Ketika menjadi Direktur Direktorat Penelitian dan Pengaturan Perbankan, lulusan Universitas Sebelas Maret Solo Jawa Tengah ini juga  berhasil membentuk unit Stabilitas Sistem Keuangan di BI. Dia juga membidani pembentukan OJK dan menyiapkan pembentukan Jaring Pengaman Sistem Keuangan yang bekerjasama dengan Kementerian Keuangan sebagai cikal bakal OJK saat ini.
Pada 2012, Wimboh menjadi Kepala Perwakilan BI di New York. Baru 10 bulan, Wimboh yang riset dan papernya sering di publikasikan di dalam dan luar negeri ini, didaulat menjadi Direktur Eksekutif IMF mewakili ASEAN plus Fiji, Tonga dan Nepal hingga April 2015. Pada 2015, Wimboh menggantikan Darmin Nasution sebagai Komisaris Utama Bank Mandiri yang diangkat menjadi Menko Perekonomian.
Kini Wimboh sudah resmi menjabat sebagai orang nomor satu di lembaga pengawas keuangan paling super di Tanah Air. Sejak masuk menjadi kandidat nakhoda OJK, Wimboh memang digadang-gadang akan mulus melewati ujian dan akan menjabat posisi itu. Kepakarannya di bidang manajemen risiko makroekonomi dan pengalamannya sebagai pengawas sektor perbankan tidak perlu dipertanyakan lagi.

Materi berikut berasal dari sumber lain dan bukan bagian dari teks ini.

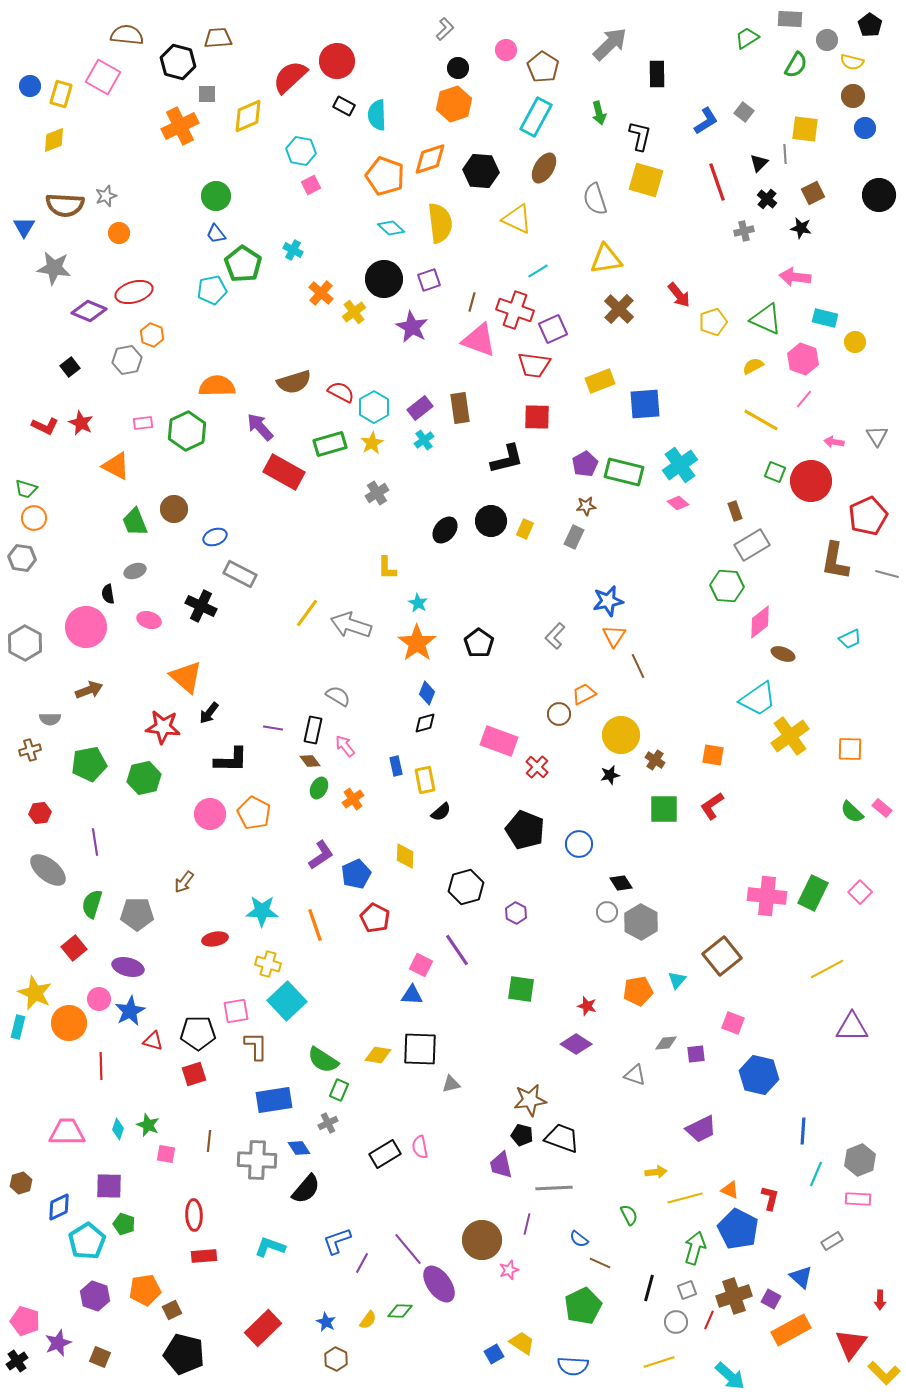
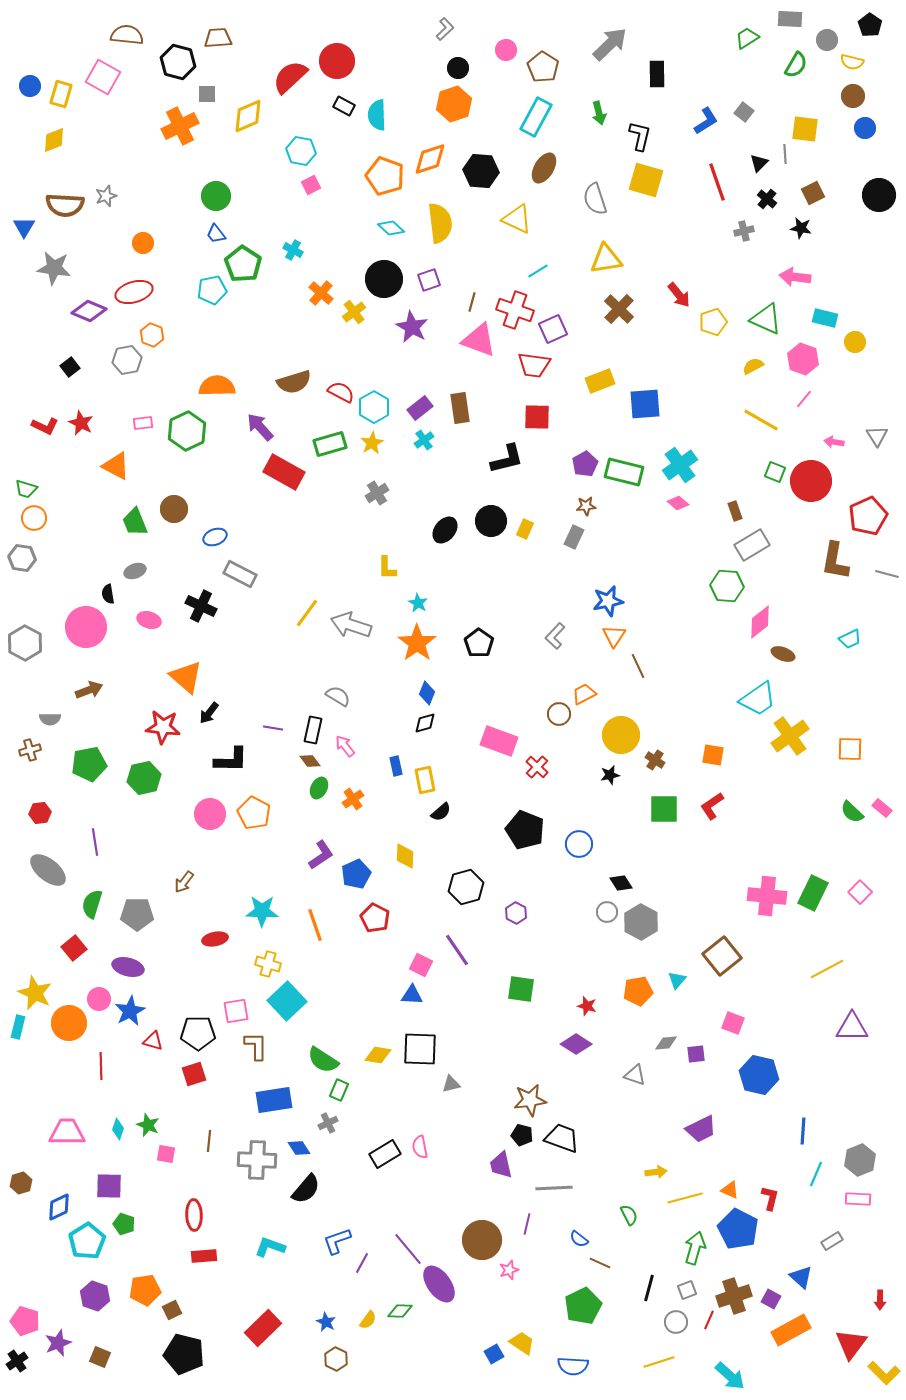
orange circle at (119, 233): moved 24 px right, 10 px down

Meski begitu, tantangan yang dihadapinya tidak lantas menjadi lebih mudah. Di eksternal, OJK harus berhadapan dengan penilaian publik bahwa lembaga ini belum bekerja optimal. Di sektor perbankan masih banyak lobang-lobang yang bisa ditembus oleh para penjahat yang kerap menunggu kesempatan untuk membobol bank, selain ancaman laten berupa krisis keuangan yang berawal dari sektor itu. Selain itu juga tidak boleh dilupakan mengenai akses keuangan untuk si kecil.
“Tantangan OJK ke depan itu banyak sekali terutama di situasi ekonomi global dan domestik yang harus jadi perhatian. Dan tidak kalah penting adalah membuka akses keuangan yang kecil untuk pelayanan jasa keuangan,” kata Muliaman saat memberikan pesan kepada para komisioner yang baru dilantik.
Di sektor pasar modal tantangan yang nyata adalah mencapai target yang pada periode sebelumnya belum terwujud. Salah satunya adalah soal jumlah investor pasar modal yang ditarget 2 juta investor, namun saat ini baru sekitar 500.000 investor.
Tidak hanya akan menghadapi persoalan di sektor keuangan, Wimboh juga harus menghadapi tantangan internal yang berat karena harus memulai koordinasi dari awal. Padahal masalah koordinasilah yang menjadi penyebab pemerintah memaksakan diri untuk mendirikan lembaga yang mampu mengawasi lintas sektor industri keuangan pada 2012.